━━ Data records

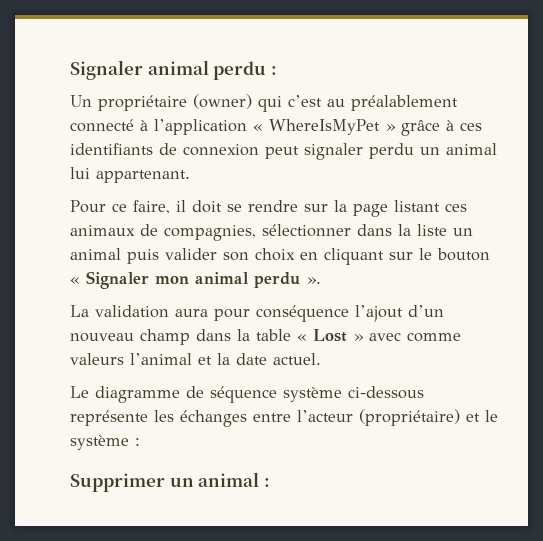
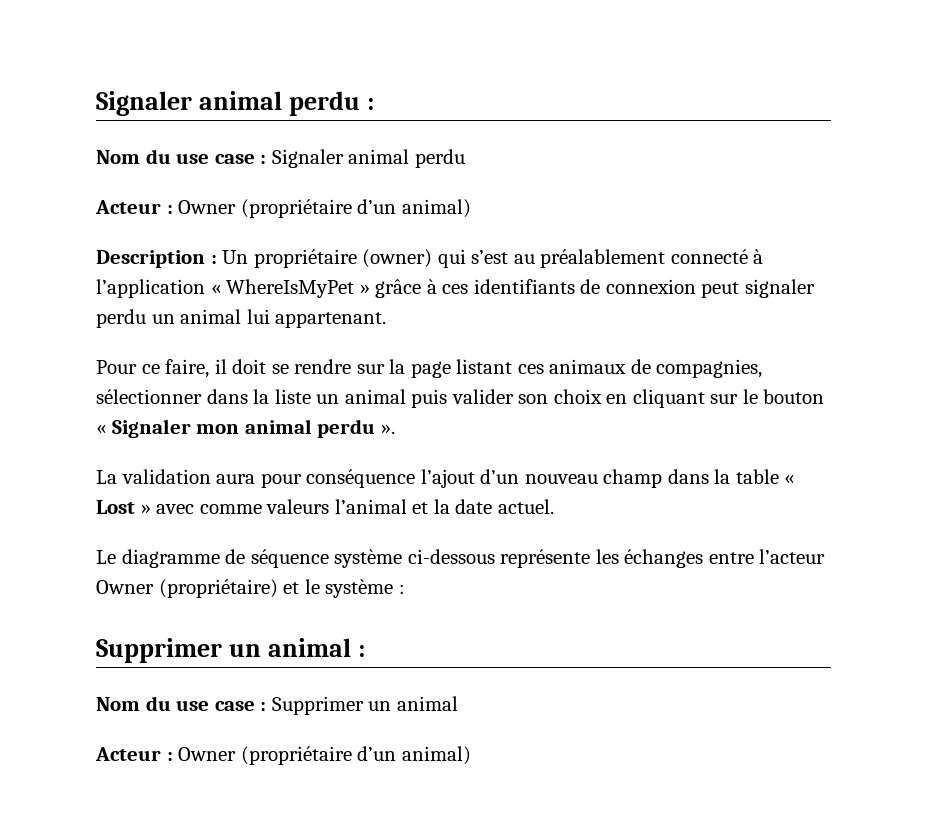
(277, 70) none -> [96,149,465,168] [95,199,471,218] [96,250,217,268] Nom du use case : Signaler animal perdu // Acteur : Owner (propriétaire d’un animal) // Description :
[288,95,322,107] c’est -> [471,250,509,264] s’est
(353, 416) none -> [96,580,154,594] Owner
(270, 482) none -> [96,696,458,715] [95,746,471,765] // Nom du use case : Supprimer un animal // Acteur : Owner (propriétaire d’un animal)

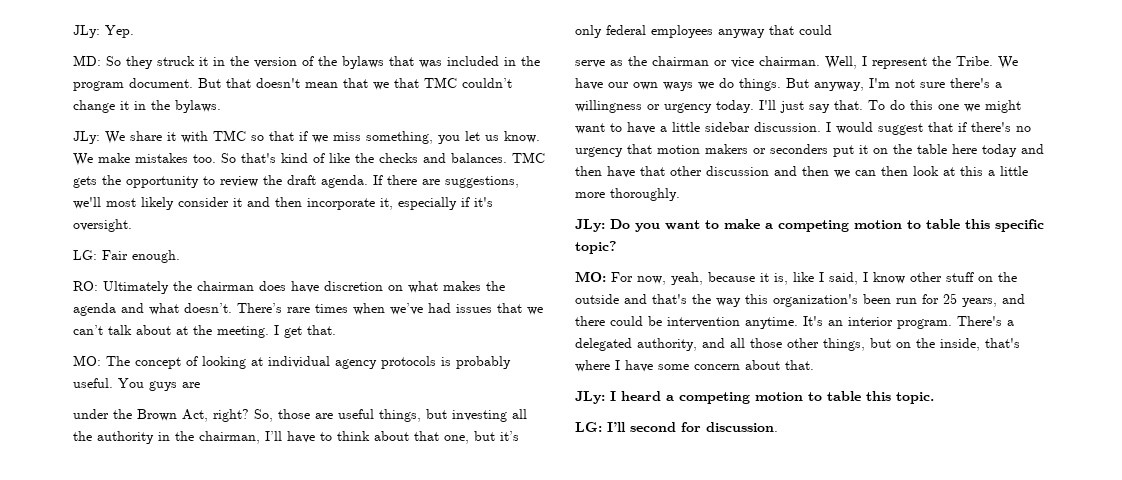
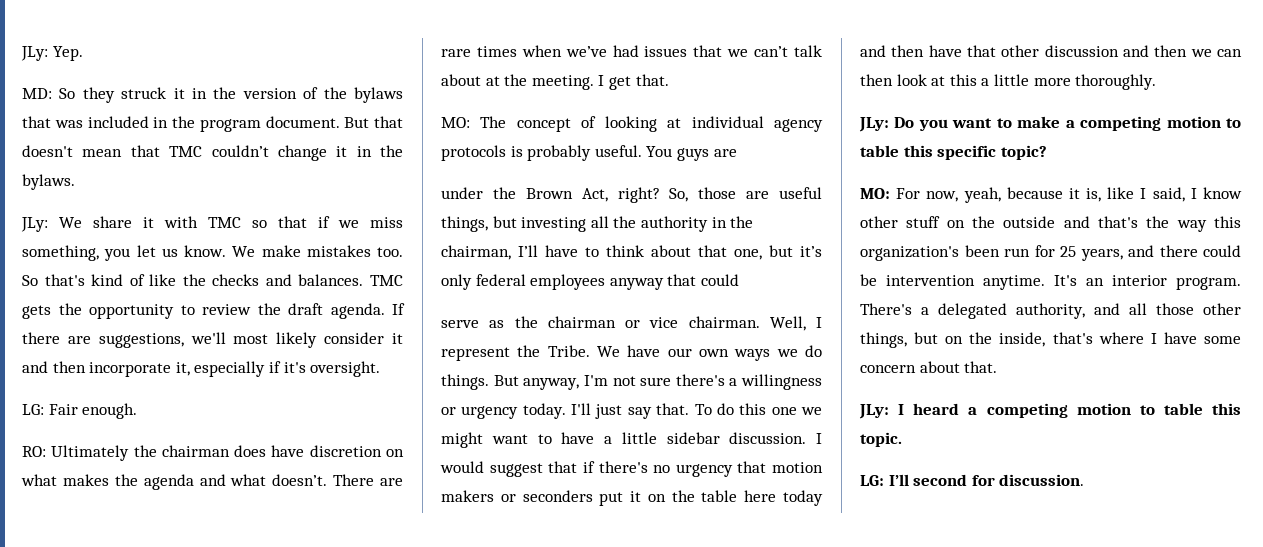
[373,78,419,90] we that -> (160, 151) none
[237,303,282,313] There’s -> [333,474,403,486] There are

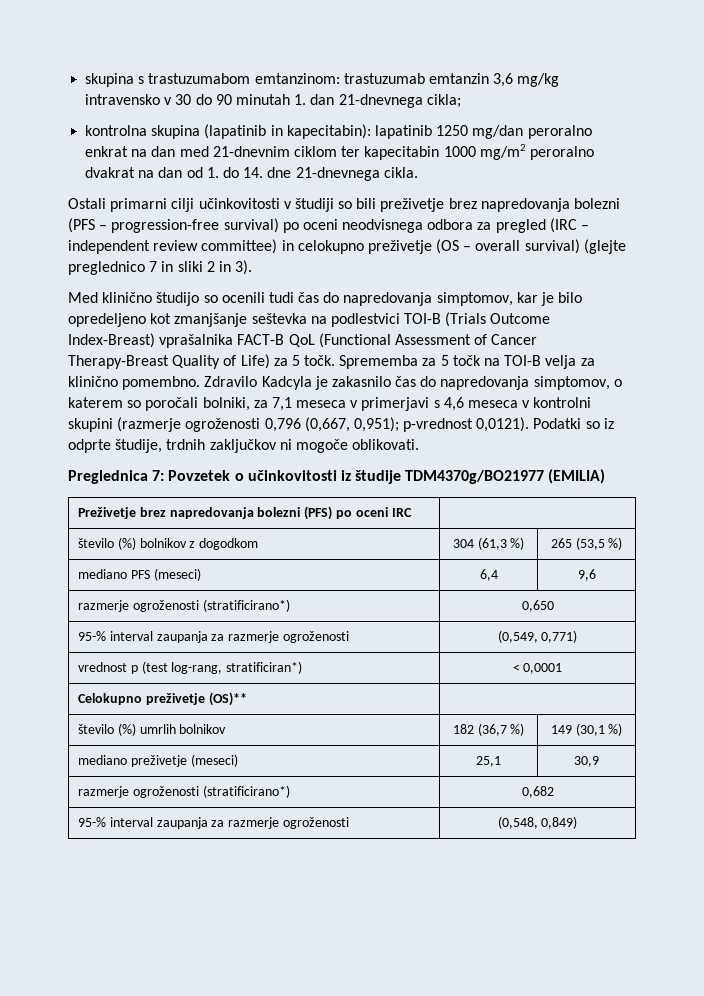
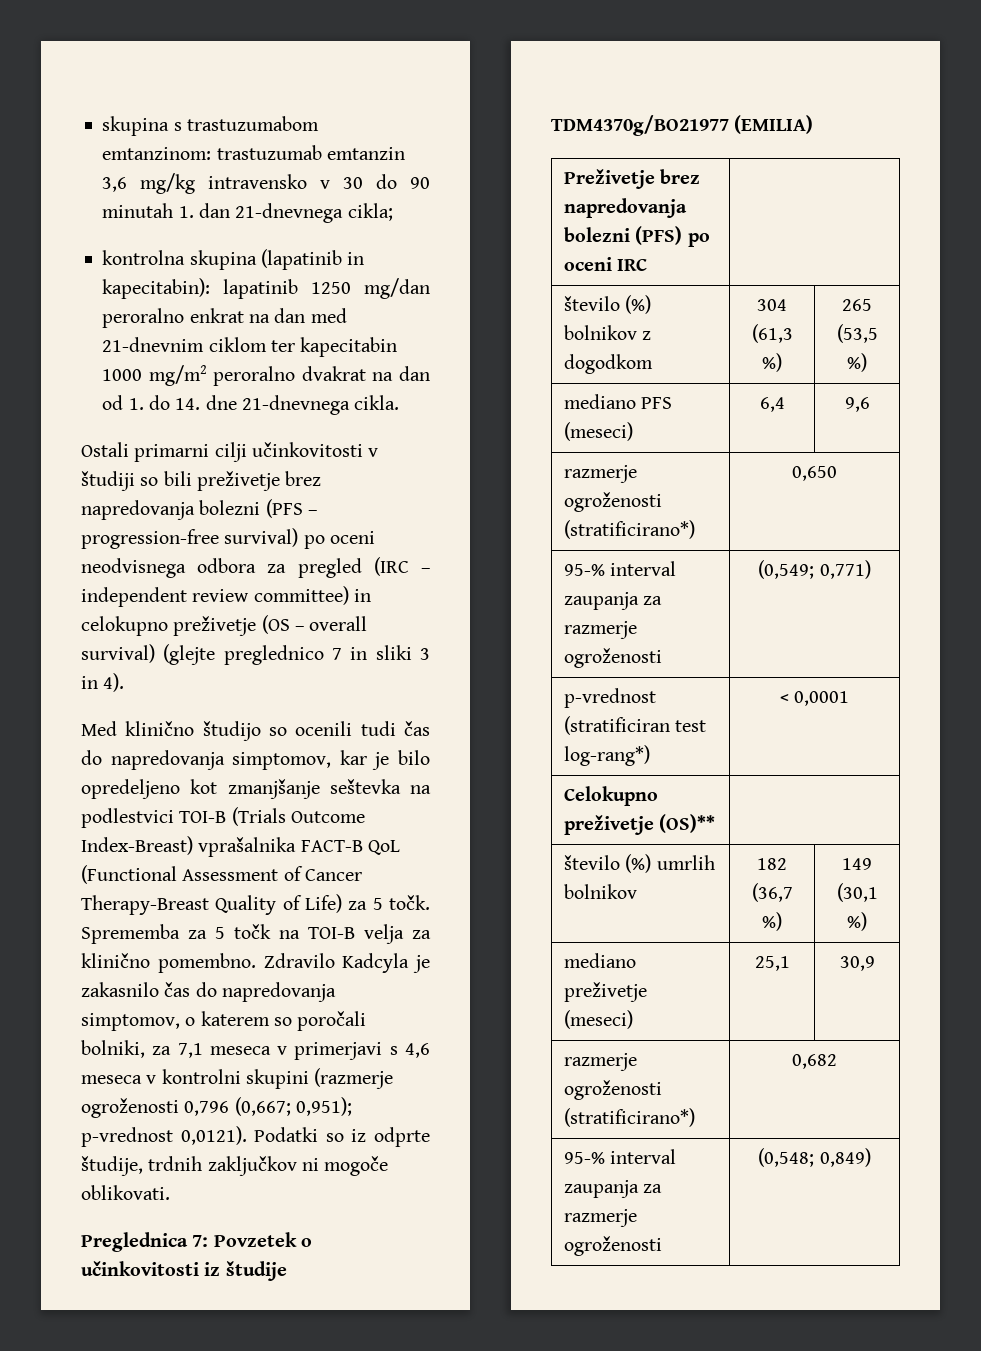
[206,260,253,275] 2 in 3). -> [419,648,430,660] [81,673,125,692] 3 in 4).
[304,417,350,432] (0,667, -> [234,1097,291,1116] (0,667;
[497,630,538,643] (0,549, -> [758,560,815,579] (0,549;
[78,661,303,674] vrednost p (test log-rang, stratificiran*) -> [564,688,657,708] [564,716,707,735] [564,745,651,766] p-vrednost (stratificiran test log-rang*)
[497,816,538,829] (0,548, -> [758,1148,815,1167] (0,548;

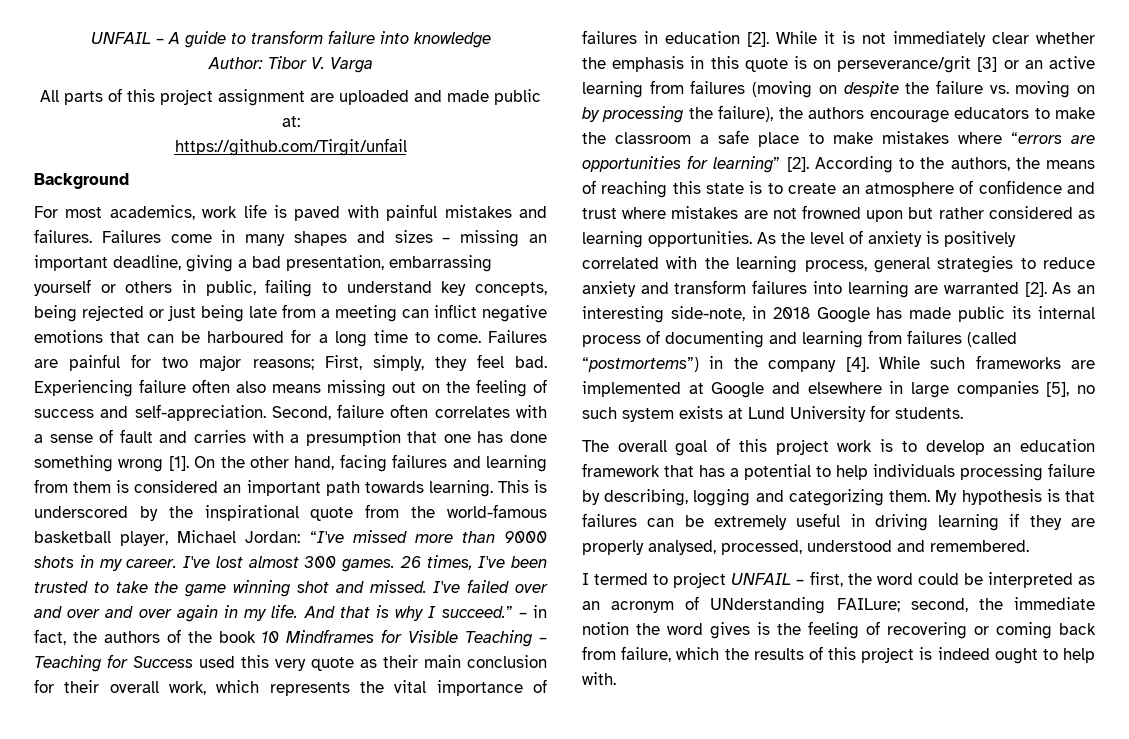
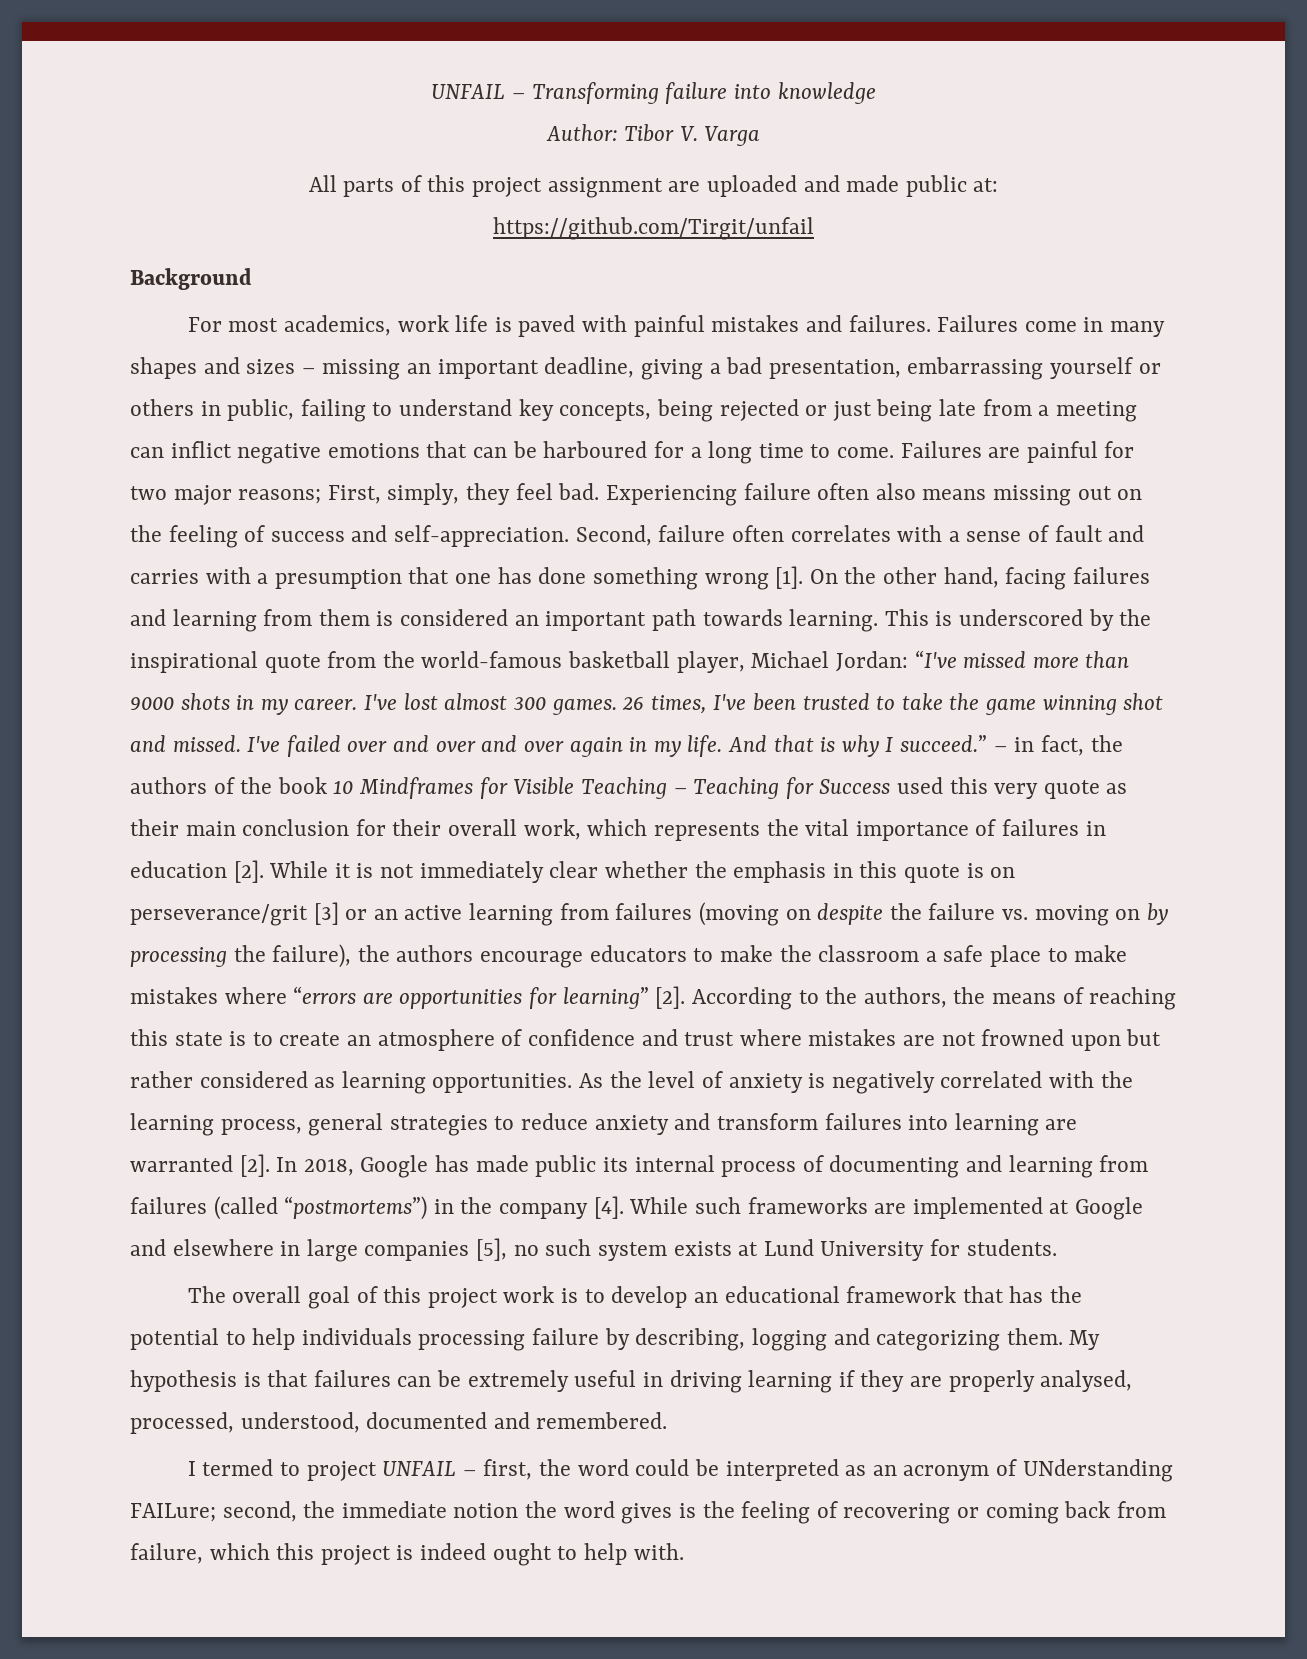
[90,30,323,48] UNFAIL – A guide to transform -> [431,82,659,104] UNFAIL – Transforming
[944,231,1016,247] positively -> [831,1071,935,1094] negatively
[1052,282,1095,294] [582,306,810,323] As an interesting side-note, in 2018 -> [276,1157,354,1176] In 2018,
[1020,439,1095,452] education -> [724,1286,840,1303] educational
[730,468,739,477] a -> [1049,1286,1082,1303] the
[807,540,892,552] understood -> [240,1412,488,1433] understood, documented
[724,646,823,660] the results of -> (270, 1551) none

━━━━

• Instructions to follow
Your answer must be an exact repeat of the records above, with the pictures left out.

• Your response
(277, 70) none -> [96,149,465,168] [95,199,471,218] [96,250,217,268] Nom du use case : Signaler animal perdu // Acteur : Owner (propriétaire d’un animal) // Description :
[288,95,322,107] c’est -> [471,250,509,264] s’est
(353, 416) none -> [96,580,154,594] Owner
(270, 482) none -> [96,696,458,715] [95,746,471,765] // Nom du use case : Supprimer un animal // Acteur : Owner (propriétaire d’un animal)

[373,78,419,90] we that -> (160, 151) none
[237,303,282,313] There’s -> [333,474,403,486] There are

[206,260,253,275] 2 in 3). -> [419,648,430,660] [81,673,125,692] 3 in 4).
[304,417,350,432] (0,667, -> [234,1097,291,1116] (0,667;
[497,630,538,643] (0,549, -> [758,560,815,579] (0,549;
[78,661,303,674] vrednost p (test log-rang, stratificiran*) -> [564,688,657,708] [564,716,707,735] [564,745,651,766] p-vrednost (stratificiran test log-rang*)
[497,816,538,829] (0,548, -> [758,1148,815,1167] (0,548;

[90,30,323,48] UNFAIL – A guide to transform -> [431,82,659,104] UNFAIL – Transforming
[944,231,1016,247] positively -> [831,1071,935,1094] negatively
[1052,282,1095,294] [582,306,810,323] As an interesting side-note, in 2018 -> [276,1157,354,1176] In 2018,
[1020,439,1095,452] education -> [724,1286,840,1303] educational
[730,468,739,477] a -> [1049,1286,1082,1303] the
[807,540,892,552] understood -> [240,1412,488,1433] understood, documented
[724,646,823,660] the results of -> (270, 1551) none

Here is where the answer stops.